Humans in the Loop: Executive Summary

How can AI lead to better work? Lessons from experiments at leading companies.

For three years, a group of researchers at MIT has been studying how companies have deployed generative AI, and how work is changing as a result. Drawing on interviews and workshops with more than fifty companies, they found that companies across various industries – healthcare, insurance, finance, manufacturing, and retail – all seemed to point generative AI applications at three common problems.

They tried to use AI to speed up annoying bottlenecks that prevented workers from focusing on the tasks that they valued most in their jobs. They used AI to synthesize what multiple domain experts might say about a topic so one individual could take on a project that might have previously required a diverse team. And they sought for AI to help novice workers climb the learning curve in a new domain, gaining capabilities quickly that might have otherwise taken years to acquire.

Early evidence from employers’ experiments trying to solve these problems with AI suggests six lessons for how to capture the benefits of these technologies for productivity and knowledge creation without reducing the quality of work or the level of skill among workers who come to rely on AI.

Minimize drudgery. Although some workers in surveys report enjoying their routine tasks, there are many workers who would prefer problem solving and creative tasks to the mundane and routine. Some organizations have ventured into applications of generative AI that aim to augment tasks that workers enjoy – and from which they derive value – setting up resistance from the workers affected. The more straightforward applications of generative AI can focus on the bottlenecks that both workers and employers can agree would be better if they were gone.

Promote learning. There is early evidence that using generative AI can lead to forms of mental offloading, where a worker performs a task using generative AI, but does not retain the knowledge of the task that they performed. Learning at work can unlock better career opportunities for employees, and deliver higher productivity for employers. There is evidence that generative AI technologies can help employees learn by pinpointing where there are gaps in their knowledge and providing relevant information. However, ensuring that generative AI tools are used for learning and not for offloading will require guardrails that steer workers in the former direction.

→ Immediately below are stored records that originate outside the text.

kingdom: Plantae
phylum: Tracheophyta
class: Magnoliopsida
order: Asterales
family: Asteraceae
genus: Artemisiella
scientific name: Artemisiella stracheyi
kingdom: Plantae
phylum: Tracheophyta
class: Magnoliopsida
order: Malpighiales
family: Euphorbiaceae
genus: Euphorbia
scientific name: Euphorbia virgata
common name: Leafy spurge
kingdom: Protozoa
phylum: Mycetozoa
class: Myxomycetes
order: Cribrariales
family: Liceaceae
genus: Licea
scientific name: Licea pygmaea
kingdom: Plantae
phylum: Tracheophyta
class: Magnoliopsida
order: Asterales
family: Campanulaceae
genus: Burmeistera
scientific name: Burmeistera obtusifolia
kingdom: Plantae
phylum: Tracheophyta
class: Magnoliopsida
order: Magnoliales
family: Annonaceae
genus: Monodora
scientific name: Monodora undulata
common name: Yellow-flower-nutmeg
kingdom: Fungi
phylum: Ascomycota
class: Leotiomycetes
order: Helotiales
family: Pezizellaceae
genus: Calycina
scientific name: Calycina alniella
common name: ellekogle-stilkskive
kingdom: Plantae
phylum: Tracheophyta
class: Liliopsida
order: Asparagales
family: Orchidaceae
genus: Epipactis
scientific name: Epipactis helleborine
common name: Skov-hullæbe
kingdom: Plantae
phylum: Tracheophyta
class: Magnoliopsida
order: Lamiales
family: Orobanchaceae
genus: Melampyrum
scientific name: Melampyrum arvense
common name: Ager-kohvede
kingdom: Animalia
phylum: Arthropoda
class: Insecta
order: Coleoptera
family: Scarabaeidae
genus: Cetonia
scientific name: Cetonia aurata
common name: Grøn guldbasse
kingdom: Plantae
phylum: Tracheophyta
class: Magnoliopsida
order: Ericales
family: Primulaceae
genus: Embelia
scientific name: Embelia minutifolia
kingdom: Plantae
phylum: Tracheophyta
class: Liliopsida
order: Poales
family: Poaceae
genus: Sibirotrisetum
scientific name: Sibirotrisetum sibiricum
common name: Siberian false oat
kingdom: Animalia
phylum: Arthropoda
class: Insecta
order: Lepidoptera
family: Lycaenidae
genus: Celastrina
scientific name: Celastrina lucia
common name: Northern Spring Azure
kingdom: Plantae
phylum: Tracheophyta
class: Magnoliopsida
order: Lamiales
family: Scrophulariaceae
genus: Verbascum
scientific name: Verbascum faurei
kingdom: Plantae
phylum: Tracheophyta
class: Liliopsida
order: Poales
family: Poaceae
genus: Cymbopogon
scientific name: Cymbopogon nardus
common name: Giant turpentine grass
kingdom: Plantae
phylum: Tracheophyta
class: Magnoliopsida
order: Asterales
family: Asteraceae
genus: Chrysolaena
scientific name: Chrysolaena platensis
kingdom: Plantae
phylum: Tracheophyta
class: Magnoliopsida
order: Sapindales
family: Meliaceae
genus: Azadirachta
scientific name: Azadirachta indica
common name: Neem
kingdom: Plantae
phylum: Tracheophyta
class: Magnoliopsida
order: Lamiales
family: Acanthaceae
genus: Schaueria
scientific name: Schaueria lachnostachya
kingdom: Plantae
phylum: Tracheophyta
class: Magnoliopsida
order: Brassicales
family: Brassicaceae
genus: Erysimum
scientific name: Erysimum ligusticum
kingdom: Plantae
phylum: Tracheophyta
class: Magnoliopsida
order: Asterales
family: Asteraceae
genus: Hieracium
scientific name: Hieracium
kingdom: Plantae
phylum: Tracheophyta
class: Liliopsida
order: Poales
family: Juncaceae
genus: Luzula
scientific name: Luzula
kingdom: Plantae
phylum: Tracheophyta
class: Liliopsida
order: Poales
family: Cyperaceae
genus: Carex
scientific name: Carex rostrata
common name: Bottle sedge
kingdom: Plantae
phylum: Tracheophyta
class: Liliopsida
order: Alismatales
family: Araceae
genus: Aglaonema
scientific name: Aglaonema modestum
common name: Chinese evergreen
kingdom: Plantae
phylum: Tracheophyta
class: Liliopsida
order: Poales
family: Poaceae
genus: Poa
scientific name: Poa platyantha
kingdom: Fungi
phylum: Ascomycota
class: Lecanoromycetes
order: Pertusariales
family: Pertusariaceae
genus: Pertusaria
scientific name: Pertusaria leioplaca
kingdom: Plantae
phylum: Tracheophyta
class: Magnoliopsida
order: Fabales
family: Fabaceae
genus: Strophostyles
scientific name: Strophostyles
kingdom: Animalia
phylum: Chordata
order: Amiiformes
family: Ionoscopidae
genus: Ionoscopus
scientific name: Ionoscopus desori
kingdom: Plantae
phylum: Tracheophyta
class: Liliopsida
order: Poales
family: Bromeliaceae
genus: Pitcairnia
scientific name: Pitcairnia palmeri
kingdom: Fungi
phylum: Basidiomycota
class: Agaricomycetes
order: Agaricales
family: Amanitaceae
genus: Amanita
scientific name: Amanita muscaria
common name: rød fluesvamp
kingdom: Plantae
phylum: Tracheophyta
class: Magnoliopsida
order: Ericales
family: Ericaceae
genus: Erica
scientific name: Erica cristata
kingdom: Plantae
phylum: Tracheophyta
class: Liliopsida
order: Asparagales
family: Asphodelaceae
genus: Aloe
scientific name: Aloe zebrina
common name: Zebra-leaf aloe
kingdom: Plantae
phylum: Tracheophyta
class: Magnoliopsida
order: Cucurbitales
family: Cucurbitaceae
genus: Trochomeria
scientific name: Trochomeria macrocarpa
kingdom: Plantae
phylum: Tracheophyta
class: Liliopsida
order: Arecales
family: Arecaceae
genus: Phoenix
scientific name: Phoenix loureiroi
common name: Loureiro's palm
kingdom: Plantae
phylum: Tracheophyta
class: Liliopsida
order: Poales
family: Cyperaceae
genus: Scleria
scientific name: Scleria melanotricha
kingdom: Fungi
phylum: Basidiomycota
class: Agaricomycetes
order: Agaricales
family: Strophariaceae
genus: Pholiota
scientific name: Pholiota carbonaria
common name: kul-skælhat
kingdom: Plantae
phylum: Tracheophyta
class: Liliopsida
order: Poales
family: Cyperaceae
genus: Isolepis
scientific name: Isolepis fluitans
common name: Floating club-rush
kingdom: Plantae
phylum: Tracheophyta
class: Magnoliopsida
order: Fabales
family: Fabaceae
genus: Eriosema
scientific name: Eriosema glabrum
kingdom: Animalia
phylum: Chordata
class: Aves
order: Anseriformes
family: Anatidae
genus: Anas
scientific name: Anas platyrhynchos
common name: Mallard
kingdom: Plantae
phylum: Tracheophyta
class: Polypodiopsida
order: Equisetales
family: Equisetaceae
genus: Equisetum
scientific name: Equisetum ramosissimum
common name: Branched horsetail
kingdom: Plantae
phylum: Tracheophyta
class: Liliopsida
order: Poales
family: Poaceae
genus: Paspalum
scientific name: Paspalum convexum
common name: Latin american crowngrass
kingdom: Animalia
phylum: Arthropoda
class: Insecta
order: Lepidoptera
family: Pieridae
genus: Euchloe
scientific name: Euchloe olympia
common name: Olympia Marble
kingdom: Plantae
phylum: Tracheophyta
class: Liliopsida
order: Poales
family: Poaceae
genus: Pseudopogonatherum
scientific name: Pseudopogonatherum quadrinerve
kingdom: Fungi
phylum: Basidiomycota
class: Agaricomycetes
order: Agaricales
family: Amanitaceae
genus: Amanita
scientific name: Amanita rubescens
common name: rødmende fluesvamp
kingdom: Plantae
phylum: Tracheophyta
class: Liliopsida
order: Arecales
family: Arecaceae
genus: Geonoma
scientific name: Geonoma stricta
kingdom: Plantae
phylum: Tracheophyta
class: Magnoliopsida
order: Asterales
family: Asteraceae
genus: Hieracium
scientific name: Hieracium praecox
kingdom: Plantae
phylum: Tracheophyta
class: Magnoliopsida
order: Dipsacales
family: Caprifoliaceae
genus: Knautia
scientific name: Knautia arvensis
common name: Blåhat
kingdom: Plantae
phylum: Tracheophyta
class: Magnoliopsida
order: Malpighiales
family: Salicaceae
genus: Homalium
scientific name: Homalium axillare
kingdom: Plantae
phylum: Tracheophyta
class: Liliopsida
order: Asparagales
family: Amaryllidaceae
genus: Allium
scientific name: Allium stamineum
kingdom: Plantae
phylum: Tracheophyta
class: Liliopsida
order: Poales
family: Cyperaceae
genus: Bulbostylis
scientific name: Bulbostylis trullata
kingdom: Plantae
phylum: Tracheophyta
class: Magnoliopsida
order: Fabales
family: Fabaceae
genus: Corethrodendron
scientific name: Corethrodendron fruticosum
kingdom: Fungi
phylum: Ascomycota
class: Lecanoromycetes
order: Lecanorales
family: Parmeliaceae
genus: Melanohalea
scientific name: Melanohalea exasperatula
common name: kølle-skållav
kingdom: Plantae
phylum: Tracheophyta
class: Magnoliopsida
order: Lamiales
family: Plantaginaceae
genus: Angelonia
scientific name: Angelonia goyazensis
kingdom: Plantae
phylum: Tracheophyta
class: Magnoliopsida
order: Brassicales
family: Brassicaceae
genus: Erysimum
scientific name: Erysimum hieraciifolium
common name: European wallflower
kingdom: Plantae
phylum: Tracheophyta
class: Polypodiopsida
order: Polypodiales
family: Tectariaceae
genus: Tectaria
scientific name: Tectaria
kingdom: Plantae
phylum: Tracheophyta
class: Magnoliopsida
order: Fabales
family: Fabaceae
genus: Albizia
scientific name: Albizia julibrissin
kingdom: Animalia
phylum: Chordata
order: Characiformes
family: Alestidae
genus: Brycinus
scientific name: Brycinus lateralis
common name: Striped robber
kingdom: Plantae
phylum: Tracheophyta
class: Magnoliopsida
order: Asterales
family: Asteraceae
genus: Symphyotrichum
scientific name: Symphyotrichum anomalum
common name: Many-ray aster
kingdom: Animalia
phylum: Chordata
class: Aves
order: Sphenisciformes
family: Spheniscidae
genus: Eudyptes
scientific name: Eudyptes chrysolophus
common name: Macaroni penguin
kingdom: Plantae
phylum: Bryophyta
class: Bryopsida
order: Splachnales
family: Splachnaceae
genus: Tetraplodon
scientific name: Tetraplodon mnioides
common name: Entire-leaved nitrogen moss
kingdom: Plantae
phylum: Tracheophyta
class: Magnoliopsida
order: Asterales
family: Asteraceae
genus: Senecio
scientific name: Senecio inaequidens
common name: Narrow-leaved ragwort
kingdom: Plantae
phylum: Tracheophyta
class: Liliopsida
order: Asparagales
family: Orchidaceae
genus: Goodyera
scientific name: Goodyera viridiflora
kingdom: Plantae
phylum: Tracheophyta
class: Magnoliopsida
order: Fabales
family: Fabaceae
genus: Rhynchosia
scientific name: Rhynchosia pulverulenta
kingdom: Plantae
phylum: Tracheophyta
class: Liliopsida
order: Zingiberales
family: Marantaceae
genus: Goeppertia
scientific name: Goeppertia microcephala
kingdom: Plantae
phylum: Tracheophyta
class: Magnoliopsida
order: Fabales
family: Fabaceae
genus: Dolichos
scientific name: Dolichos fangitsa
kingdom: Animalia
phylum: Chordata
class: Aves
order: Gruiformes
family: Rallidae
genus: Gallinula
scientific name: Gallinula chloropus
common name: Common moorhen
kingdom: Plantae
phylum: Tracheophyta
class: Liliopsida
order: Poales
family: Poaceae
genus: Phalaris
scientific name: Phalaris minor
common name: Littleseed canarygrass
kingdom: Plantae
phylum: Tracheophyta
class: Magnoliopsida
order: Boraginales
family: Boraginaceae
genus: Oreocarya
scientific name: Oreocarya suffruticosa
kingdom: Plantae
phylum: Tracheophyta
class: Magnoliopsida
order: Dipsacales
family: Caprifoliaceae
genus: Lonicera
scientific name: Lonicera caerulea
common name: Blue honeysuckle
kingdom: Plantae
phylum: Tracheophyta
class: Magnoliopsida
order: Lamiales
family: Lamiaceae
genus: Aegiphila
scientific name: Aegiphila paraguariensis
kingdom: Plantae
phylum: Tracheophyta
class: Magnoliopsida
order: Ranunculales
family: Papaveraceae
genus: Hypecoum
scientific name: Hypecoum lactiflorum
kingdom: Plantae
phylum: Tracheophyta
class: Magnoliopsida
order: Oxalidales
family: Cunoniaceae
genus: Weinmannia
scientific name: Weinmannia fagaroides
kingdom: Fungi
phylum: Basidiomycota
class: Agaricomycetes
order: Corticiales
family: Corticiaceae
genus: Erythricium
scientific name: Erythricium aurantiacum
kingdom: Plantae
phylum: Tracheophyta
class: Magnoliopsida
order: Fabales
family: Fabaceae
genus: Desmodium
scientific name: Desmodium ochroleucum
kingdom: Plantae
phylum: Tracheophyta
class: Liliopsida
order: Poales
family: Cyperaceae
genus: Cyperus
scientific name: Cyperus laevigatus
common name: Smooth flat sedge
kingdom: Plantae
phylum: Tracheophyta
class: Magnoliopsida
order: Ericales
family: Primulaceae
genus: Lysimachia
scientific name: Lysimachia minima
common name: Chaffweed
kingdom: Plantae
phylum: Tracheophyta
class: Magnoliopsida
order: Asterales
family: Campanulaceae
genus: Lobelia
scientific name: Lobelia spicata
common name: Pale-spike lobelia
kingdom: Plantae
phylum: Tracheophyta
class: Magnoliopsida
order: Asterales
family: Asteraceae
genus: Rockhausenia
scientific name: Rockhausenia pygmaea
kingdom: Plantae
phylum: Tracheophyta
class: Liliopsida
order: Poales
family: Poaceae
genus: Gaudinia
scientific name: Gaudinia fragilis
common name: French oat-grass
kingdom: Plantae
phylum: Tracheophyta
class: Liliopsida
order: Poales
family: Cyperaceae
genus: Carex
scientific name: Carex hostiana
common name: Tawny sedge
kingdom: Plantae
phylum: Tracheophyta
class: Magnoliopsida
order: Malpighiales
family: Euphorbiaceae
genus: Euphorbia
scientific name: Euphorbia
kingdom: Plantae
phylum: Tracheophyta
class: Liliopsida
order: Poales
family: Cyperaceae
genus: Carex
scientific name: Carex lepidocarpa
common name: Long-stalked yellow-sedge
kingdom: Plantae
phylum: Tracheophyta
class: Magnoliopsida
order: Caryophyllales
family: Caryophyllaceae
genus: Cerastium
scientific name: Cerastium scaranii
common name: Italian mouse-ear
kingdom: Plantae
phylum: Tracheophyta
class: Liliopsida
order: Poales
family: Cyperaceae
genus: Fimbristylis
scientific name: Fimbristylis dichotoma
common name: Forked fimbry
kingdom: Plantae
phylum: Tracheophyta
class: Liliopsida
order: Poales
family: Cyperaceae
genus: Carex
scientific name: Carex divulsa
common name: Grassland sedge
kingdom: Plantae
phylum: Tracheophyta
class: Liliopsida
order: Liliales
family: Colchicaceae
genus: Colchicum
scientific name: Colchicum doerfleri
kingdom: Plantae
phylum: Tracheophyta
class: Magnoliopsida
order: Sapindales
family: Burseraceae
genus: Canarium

Preserve teamwork. Generative AI applications can decrease individuals’ reliance on others for expert advice. Even in the cases where generative AI tools can enable an individual to do the work of a team, it may be important to preserve teamwork for other reasons, including mentorship, collective learning, and trust building among people who might rely on one another for other tasks.

Interface design: As employers have grown to understand the capabilities of generative AI tools, they have tended to buy tools from vendors rather than build their own custom applications. Even when organizations use tools built for their industry, they have a choice in how their workers engage with generative AI: they can customize the interfaces that their workers use. Good interface design can ensure that generative AI promotes learning and attention rather than skill atrophy. The principles for good interface design have sought to maximize a user’s situational awareness – their ability to understand what is happening and why – as well as to manage their mental workload.

Domain expertise: There is some indication that generative AI tools can help users extend their capabilities. However, this should not be mistaken as a replacement for domain expertise. The users of AI tools must still be able to provide the underlying context, interpret their results, and improve them as they improve their understanding of the background domain. In short, domain expertise can still complement generative AI technologies, but the expertise itself must be sufficient to validate and scrutinize what generative AI tools provide.

Accountability: Generative AI tools can create a moral hazard for workers using them. A worker may have an incentive to use generative AI tools as a shortcut to produce information and perform work that appears valid and impressive, even if that work contains errors or masks a lack of underlying understanding or capability. One way for organizations to address the moral hazard challenge is to establish accountability for workers using AI tools to increase their incentives for learning and raise their costs of making an error. Employers can introduce random errors or tests of their employees to audit performance and reward workers for their vigilance.